You can run tests by typing make test.

If you make any changes to the code, run make format in order to automatically format the code according to Go standards.

Building Consul on Windows

Make sure Go 1.6+ is installed on your system and that the Go command is in your %PATH%.

For building Consul on Windows, you also need to have MinGW installed. TDM-GCC is a simple bundle installer which has all the required tools for building Consul with MinGW.

Install TDM-GCC and make sure it has been added to your %PATH%.

If all goes well, you should be able to build Consul by running make.bat from a command prompt.

See also golang/winstrap and golang/wiki/WindowsBuild for more information of how to set up a general Go build environment on Windows with MinGW.

Vendoring

Consul currently uses Godep for vendoring. These steps can be used to update dependencies in a controlled way.

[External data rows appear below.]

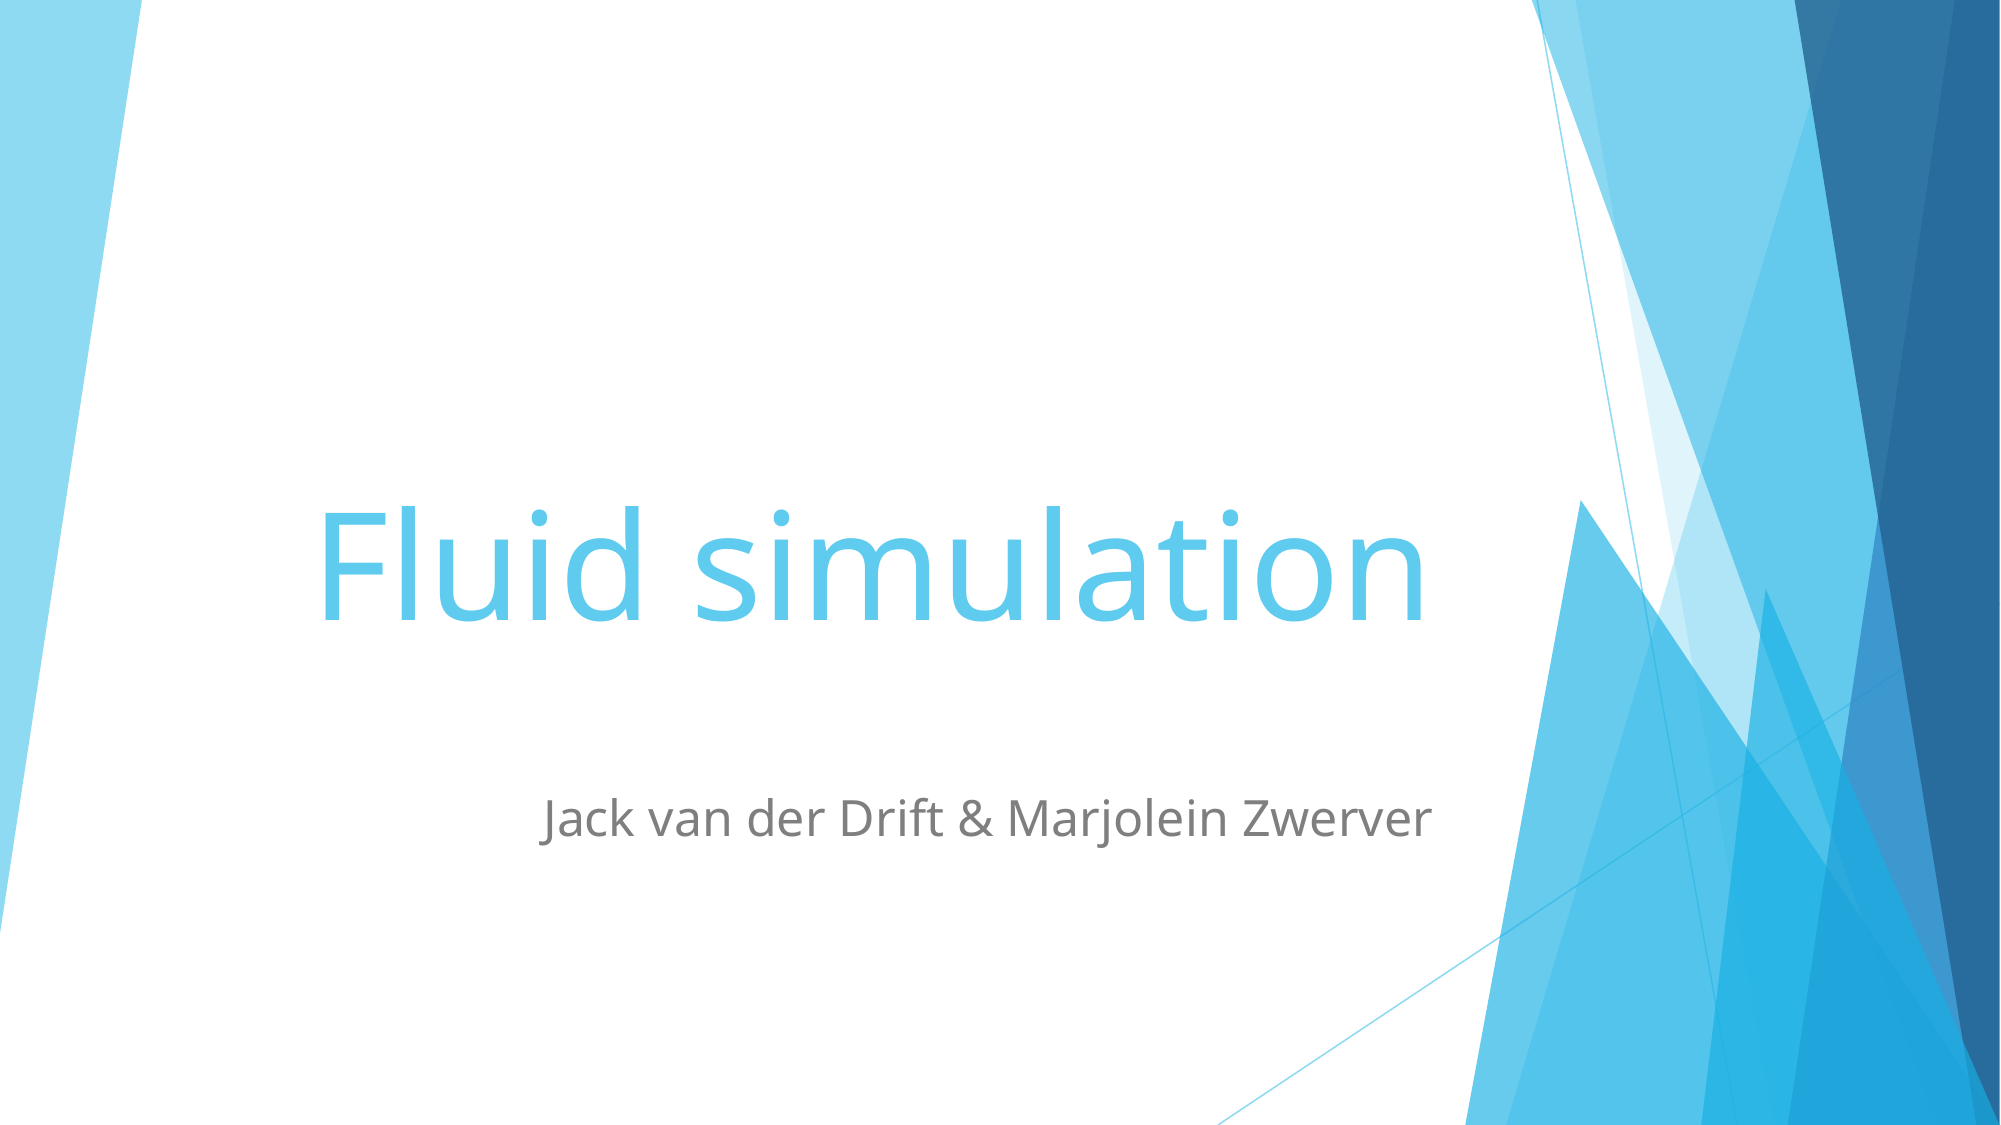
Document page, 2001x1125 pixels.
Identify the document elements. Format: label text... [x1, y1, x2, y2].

title Fluid simulation [174, 388, 1449, 658]
subtitle Jack van der Drift & Marjolein Zwerver [174, 658, 1449, 839]
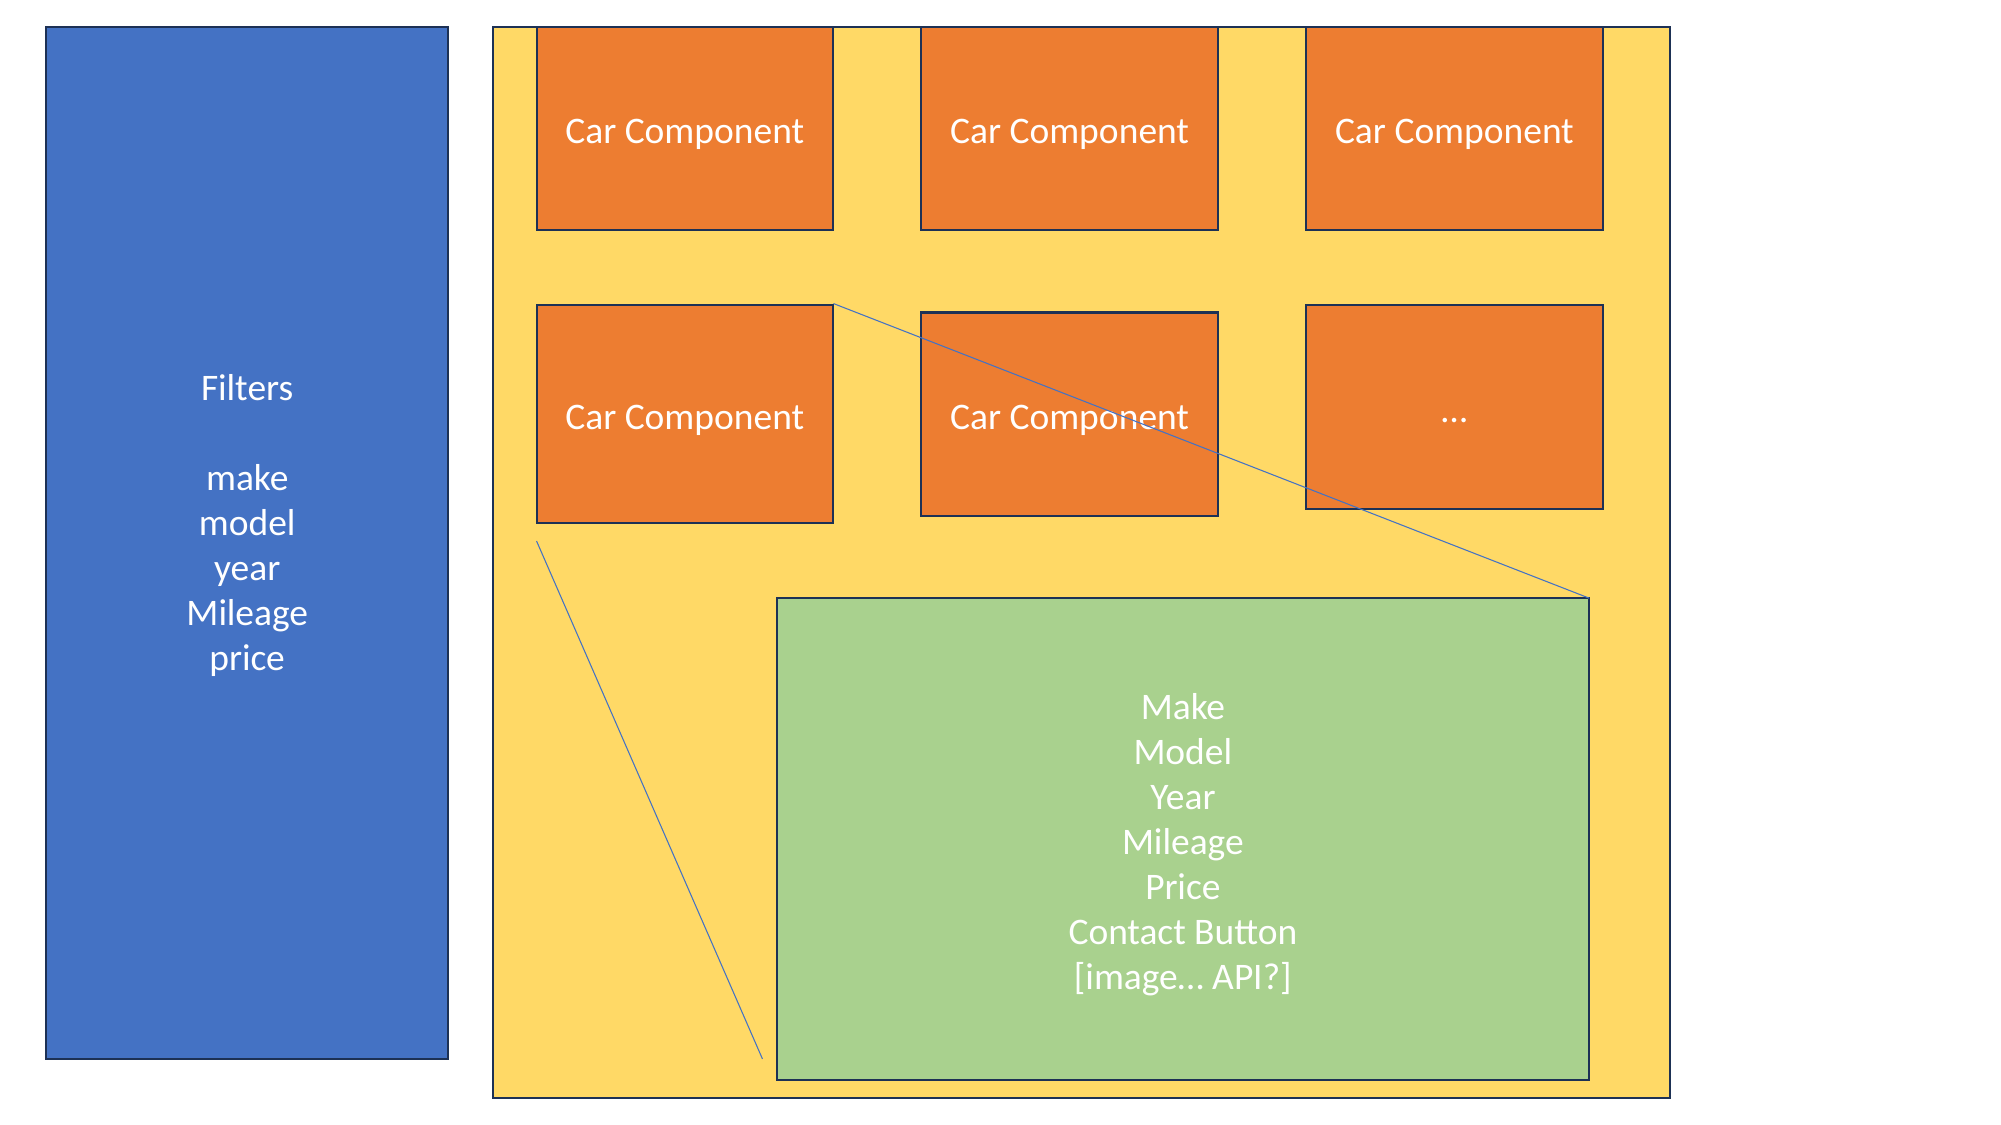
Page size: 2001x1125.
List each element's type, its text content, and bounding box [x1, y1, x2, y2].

Start by running a clean golang container:

docker run -i -t -v `pwd`:/go/src/github.com/hashicorp/consul golang sh

After that, you'll get a shell inside the container:

  1. Run go get github.com/tools/godep to install Godep.
  2. Run cd /go/src/github.com/hashicorp/consul to change to the Consul repo. Note that we mounted that as a volume above into the GOPATH.
  3. Run godep restore to update the container with the current state of dependencies based on what's vendored.
  4. Update dependencies as needed.
  5. Run godep save and look at the results carefully before committing.